Oh, I'm *all* for improved patent review at the first stage of the process. This bill doesn't have that in any serious way, though. Therefore, why not add that second layer. If you're going to do crap work in approving patents, then at least allow for a reasonable review system in situations when they're challenged.
IPBiz notes that the review mechanism is the same for the first and second window of post-grant review, so the only issue is "when" the review may occur. The "layer" at issue is one of timing, not of substance. As a distinct point, the House dropped the "second window" from its version of the bill, but the Senate did not.
There are many reasons not to have post-grant opposition at all. See Post-grant opposition: a bad idea.
In his initial statement, Mike at TechDirt had spoken of "the incredibly arcane rules that everyone is required to go through to contest a patent." In fact, re-examinations are rather easy to request. W3C even persuaded the USPTO director to do a director-ordered re-examination of the Eolas/Berkeley patent. Of course, it failed to change a single claim. Mike does not like to talk about that.
Mike's initial statement also included the urban legend: patent examiners are given incentives to approve, rather than reject. LBE (among many others) debunked that one back at the Stevenson, Washington meeting in April 2005. It's available on DVD.

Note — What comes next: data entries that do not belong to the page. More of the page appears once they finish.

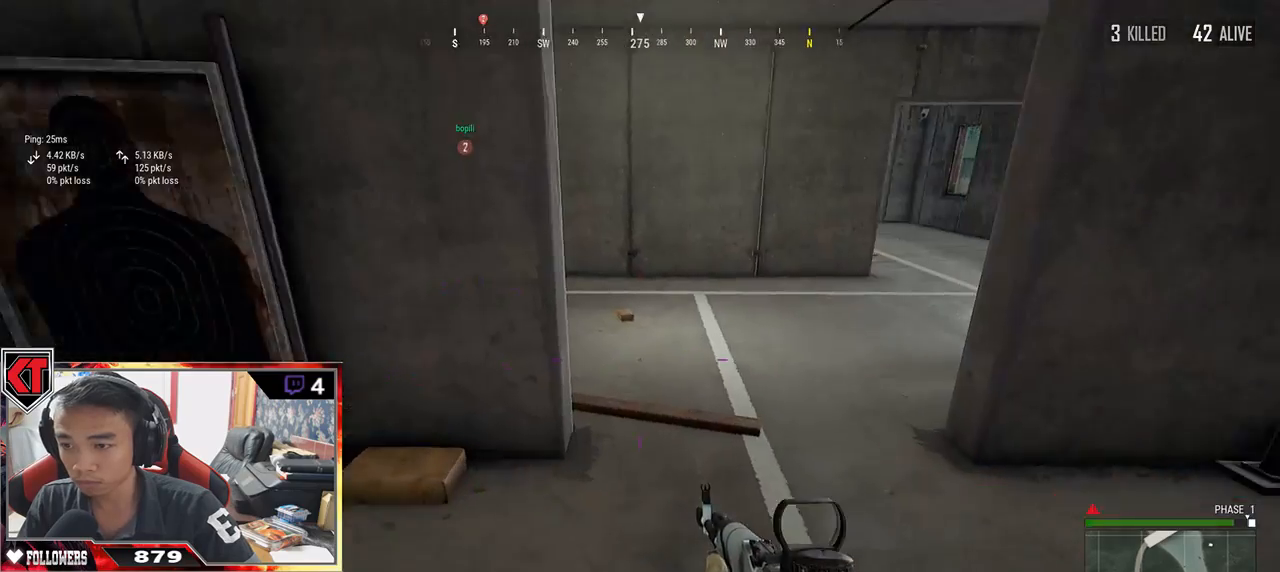
{"keys": ["shift", "w"], "mouse": [], "events": [[83, "d", "down"], [233, "d", "up"], [267, "shift", "down"]]}
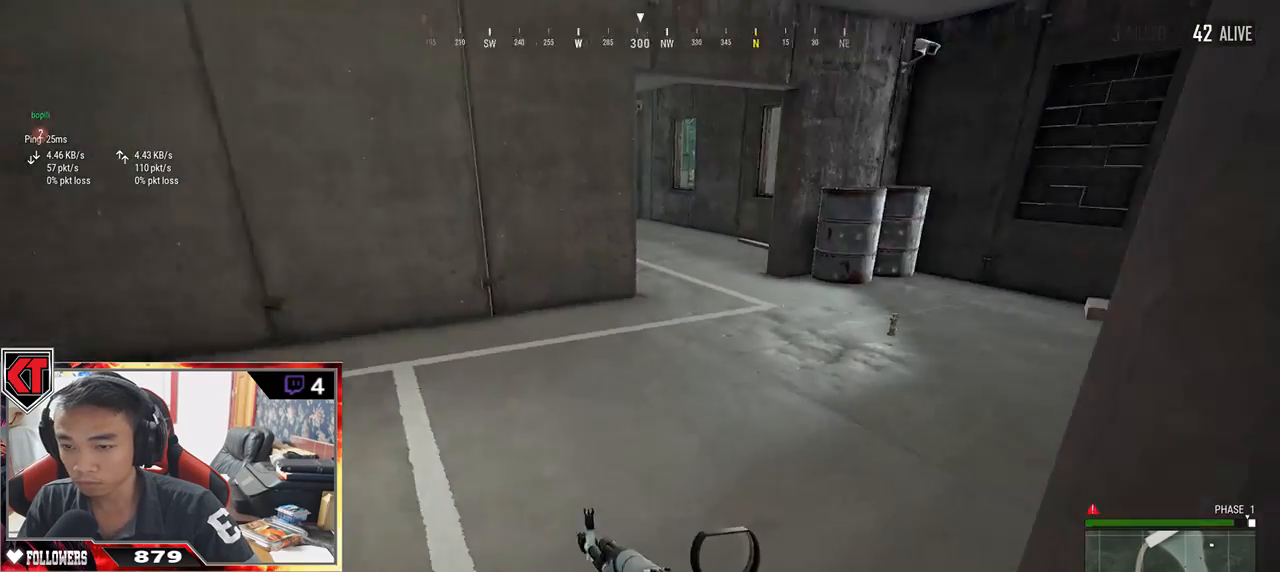
{"keys": ["d", "shift", "w"], "mouse": [], "events": [[83, "d", "down"]]}
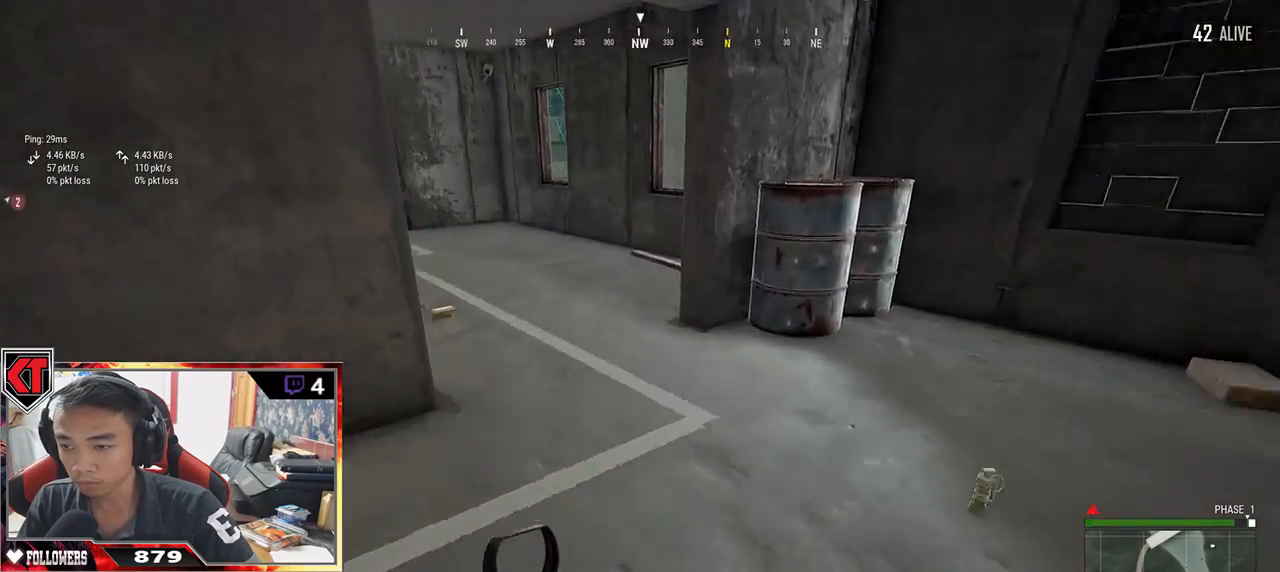
{"keys": ["w"], "mouse": [], "events": [[183, "d", "up"], [333, "shift", "up"]]}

As a separate matter, some people have been able to deal with "patent trolls" pretty directly. See for example an article in the IHT.
To return to the point I initially made on August 29, if bad examination of patent applications is the problem, the remedy is to fix the examination. Adding an inspection step (eg, post-grant opposition) is NOT a quality approach, as Deming would tell you if he were still alive.
As an additional point, bad patents don't just impact later "infringers." They can impact later patentees. Ask James Thomson and WARF about the enablement of certain patents cited against them as prior art.